Would Google give a given site credit for being linked to multiple .blogpost.com blog's, despite them emanating from one IP address?
dusky
3:41 pm on May 12, 2010 (gmt 0)
I think if the content linked to has a quality and uniqueness to it and other sites that are linking to it from the same IP/ site have relevant subject matter and content, it should not be that much different from external sites outside *.blogspot.com. Providing is white hat of course, the same ranking rules apply is my guess. You see a lot of well visited blogspot sites, for some you think why they don't host the site on their own dedicated server/s due to how big they are, but maybe they are happy where they are.
shared hosting is generally though of as second best and many believe if a site is to gain serious traffic and value, should be hosted on its own dedicated infrastructure, however, we are talking of sites worth millions here.
dusky
3:43 pm on May 12, 2010 (gmt 0)
thought of I mean!
tedster
4:55 pm on May 12, 2010 (gmt 0)
Are you asking about links FROM many blogspot blogs, rather than links TO them?
Having a separate hostname makes a lot of difference in treating these links as coming from different "websites". The IP address is not that big a deal in this particular case, and I assume that blogspot does use a lot more than one IP address, anyway.
I'd even bet Google's algo has gone one step further. It has an idea when many different blogs have some common ownership or influence, based on the total website footprint, and discounts the value of those links.
MatthewHamilton
6:30 am on May 13, 2010 (gmt 0)
I meant links coming FROM .blogspot.com. My question is would each link from such a page count as a vote; or would the single IP address (common to the list of 20 odd inbound links from different .blogspot.com pages to the site I am working on) render them without value?
Would be interested to know if there is common consensus on your thinking re: Google's realization of a varied website footprint....
tedster
7:53 am on May 13, 2010 (gmt 0)
Thanks for clarifying. then my answer stands as I originally wrote it.
It's the hostname (subdomain) that is most important in defining a separate website in this case - and in other parallel instances, such as wordpress.com, typepad.com etc. There have been many domain names over the years that farmed out various hostnames to different users.
Also note that blogspot blogs do NOT all have the same IP address. I imagine some are sharing an IP address but that alone will not mean that Google treats links from them as coming from "the same site".
MatthewHamilton
8:24 am on May 13, 2010 (gmt 0)
By the same token then - I have experienced researching inbounds links to a given site where the majority of high PageRanking inbound links seem to appear from the original site's companies other web properties (yet with different IP addresses for each one - although all IP located in the same, foreign, city) - does Google have any mechanism to realize when a commercial entity attempts to host each of her branches from a different IP address and create the impression through blanket inbound linking of authority, trust, relevance and standing within the sector/industry and then de-rank accordingly?
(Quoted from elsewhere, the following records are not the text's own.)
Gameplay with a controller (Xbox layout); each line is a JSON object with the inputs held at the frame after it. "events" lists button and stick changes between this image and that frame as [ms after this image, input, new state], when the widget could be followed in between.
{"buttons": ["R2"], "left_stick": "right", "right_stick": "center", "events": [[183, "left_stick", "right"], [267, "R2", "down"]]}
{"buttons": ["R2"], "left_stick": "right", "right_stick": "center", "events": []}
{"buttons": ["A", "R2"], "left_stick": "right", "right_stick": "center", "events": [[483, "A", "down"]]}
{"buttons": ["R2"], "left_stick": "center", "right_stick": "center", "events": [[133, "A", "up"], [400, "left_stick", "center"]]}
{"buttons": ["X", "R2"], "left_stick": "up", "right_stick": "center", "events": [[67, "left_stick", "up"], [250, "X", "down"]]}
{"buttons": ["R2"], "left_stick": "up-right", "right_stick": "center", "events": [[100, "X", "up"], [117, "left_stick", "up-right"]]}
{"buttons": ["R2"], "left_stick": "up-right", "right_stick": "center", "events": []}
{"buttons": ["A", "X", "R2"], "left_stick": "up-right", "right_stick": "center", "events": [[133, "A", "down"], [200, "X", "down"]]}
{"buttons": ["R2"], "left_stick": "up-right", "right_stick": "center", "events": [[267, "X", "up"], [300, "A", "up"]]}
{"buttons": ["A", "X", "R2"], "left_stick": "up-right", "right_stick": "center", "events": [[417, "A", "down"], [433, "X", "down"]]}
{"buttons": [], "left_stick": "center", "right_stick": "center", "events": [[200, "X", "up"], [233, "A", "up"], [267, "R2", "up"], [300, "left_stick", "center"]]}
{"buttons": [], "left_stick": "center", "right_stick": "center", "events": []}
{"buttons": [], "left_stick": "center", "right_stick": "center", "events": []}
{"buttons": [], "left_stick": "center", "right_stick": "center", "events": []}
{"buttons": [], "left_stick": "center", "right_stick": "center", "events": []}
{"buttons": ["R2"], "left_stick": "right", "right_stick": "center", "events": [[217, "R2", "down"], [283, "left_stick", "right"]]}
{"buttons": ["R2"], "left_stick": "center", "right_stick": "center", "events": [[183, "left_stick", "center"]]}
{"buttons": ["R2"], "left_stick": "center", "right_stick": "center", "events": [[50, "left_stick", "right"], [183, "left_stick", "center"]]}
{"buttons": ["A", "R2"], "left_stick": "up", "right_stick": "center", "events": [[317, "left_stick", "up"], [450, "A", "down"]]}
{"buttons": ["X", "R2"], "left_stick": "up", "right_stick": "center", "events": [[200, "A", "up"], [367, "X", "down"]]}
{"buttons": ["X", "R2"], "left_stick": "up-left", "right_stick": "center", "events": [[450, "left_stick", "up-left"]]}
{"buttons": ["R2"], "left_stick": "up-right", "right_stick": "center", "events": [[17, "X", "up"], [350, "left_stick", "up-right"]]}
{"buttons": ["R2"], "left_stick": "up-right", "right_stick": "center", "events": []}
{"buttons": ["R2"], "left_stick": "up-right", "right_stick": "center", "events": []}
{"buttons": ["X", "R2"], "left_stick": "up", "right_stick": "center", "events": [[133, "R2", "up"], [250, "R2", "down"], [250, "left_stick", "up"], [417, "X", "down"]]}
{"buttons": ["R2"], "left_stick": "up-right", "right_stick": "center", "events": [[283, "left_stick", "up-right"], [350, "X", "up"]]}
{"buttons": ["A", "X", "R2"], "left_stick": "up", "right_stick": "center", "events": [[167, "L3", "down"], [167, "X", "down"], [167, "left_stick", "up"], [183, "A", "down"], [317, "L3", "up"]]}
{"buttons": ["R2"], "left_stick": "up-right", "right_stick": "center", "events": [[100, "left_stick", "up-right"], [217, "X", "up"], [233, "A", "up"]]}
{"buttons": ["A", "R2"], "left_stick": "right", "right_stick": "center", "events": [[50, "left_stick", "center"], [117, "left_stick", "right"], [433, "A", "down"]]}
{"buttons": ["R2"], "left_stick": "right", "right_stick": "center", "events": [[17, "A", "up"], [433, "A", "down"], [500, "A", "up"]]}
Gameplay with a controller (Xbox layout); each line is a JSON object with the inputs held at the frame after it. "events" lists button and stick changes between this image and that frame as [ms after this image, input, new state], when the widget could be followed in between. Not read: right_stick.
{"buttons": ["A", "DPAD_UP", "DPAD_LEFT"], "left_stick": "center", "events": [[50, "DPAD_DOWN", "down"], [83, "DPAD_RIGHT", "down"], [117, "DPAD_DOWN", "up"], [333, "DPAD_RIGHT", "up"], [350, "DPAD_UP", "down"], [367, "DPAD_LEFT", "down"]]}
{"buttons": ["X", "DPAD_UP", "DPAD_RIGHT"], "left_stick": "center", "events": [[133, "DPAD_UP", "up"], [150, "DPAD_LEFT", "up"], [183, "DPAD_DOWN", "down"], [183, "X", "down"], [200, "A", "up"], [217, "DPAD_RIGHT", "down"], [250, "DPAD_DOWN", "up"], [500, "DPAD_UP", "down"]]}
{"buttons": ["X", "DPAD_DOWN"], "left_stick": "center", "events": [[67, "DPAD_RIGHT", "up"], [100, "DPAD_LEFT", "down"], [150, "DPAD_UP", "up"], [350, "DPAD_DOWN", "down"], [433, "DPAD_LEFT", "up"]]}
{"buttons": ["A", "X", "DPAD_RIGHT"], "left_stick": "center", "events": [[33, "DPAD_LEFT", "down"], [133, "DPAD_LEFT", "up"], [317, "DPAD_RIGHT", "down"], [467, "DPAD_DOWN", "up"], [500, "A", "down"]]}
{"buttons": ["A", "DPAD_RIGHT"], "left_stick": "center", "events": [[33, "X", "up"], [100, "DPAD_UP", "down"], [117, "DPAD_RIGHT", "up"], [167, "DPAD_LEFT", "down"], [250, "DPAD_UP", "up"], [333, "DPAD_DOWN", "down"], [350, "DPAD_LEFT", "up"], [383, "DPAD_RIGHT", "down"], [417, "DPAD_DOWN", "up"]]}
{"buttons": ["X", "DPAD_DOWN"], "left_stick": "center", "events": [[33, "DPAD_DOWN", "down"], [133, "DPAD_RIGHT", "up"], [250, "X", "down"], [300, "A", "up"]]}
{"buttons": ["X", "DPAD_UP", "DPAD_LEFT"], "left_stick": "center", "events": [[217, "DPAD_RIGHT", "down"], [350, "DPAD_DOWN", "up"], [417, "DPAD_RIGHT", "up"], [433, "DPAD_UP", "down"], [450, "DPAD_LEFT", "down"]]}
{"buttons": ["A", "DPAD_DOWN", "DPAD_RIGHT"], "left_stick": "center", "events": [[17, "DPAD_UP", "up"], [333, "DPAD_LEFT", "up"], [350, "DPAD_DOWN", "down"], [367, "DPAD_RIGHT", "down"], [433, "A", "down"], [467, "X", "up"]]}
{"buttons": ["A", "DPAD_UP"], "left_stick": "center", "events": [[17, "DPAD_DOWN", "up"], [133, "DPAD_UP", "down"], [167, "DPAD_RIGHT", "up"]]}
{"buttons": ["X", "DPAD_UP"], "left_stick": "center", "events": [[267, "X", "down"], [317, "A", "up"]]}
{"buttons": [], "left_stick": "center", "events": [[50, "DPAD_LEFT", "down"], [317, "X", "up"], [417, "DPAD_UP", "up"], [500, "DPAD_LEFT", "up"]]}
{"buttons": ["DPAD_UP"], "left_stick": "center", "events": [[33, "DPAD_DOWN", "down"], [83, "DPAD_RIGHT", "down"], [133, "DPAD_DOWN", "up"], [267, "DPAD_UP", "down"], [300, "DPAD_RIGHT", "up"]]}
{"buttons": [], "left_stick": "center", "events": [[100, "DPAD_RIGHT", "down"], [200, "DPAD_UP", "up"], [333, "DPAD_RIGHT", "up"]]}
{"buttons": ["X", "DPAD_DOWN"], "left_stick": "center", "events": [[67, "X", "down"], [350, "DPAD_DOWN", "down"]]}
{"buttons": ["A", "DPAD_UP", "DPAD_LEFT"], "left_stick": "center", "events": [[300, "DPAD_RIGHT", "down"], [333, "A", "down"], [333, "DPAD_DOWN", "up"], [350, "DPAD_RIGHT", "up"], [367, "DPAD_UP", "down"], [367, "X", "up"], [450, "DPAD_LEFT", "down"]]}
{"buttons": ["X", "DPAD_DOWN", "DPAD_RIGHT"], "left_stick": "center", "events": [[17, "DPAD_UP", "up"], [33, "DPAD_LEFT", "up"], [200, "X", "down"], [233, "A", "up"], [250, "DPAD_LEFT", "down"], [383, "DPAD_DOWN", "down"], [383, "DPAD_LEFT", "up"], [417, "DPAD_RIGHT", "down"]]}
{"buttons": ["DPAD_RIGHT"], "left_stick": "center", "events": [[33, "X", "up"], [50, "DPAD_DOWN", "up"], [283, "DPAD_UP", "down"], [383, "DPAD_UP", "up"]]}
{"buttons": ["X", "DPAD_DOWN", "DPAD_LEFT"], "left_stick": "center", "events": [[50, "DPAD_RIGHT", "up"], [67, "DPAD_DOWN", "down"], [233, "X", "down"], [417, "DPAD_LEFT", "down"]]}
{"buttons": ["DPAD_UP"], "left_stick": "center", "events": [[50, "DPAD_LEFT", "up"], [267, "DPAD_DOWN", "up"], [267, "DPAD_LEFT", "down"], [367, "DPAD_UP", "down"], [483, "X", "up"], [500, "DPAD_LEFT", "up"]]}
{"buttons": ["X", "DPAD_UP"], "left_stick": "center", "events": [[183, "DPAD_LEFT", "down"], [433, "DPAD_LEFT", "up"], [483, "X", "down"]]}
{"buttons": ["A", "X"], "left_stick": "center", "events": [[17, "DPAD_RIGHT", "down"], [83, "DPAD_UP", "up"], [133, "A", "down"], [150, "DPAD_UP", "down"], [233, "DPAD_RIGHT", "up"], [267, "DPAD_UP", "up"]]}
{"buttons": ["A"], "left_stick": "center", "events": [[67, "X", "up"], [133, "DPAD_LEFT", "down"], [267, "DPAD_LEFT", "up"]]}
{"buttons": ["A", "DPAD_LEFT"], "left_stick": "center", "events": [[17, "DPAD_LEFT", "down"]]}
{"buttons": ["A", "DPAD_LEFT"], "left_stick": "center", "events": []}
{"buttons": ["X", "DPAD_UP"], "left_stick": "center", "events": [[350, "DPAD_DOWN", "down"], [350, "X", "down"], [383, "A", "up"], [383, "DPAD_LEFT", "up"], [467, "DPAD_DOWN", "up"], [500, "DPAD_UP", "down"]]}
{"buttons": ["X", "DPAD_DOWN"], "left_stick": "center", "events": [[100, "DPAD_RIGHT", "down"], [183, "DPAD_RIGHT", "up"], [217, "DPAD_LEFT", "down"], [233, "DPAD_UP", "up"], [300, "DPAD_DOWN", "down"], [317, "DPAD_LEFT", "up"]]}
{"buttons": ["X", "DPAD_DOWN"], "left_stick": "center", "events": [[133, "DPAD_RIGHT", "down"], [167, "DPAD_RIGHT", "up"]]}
These were sites within the competitive world of travel; each highly ranked (PR 4-6) and not each branch/location of the continent wide company appeared to have her individual site benefit from this IP splitting....
tedster
4:25 pm on May 13, 2010 (gmt 0)
Yes, they do. Whois data is one such mechanism, and statistical analysis of the web's link graph is another.
At the same time, it is common for some enterprises to have several web properties that use different IP addresses. It's not always an attempt at manipulation.
MatthewHamilton
11:36 am on May 14, 2010 (gmt 0)
But is does seem to be rather an effective strategy at times - from what I have seen...
tedster
4:25 pm on May 14, 2010 (gmt 0)
Yes, Google sometimes does "count" these links from multiple related blogs. They're not illegal or anything. A lot depends on which blogs and which target site we are talking about. If the trust value is high, no problem unless things start to get really spammy.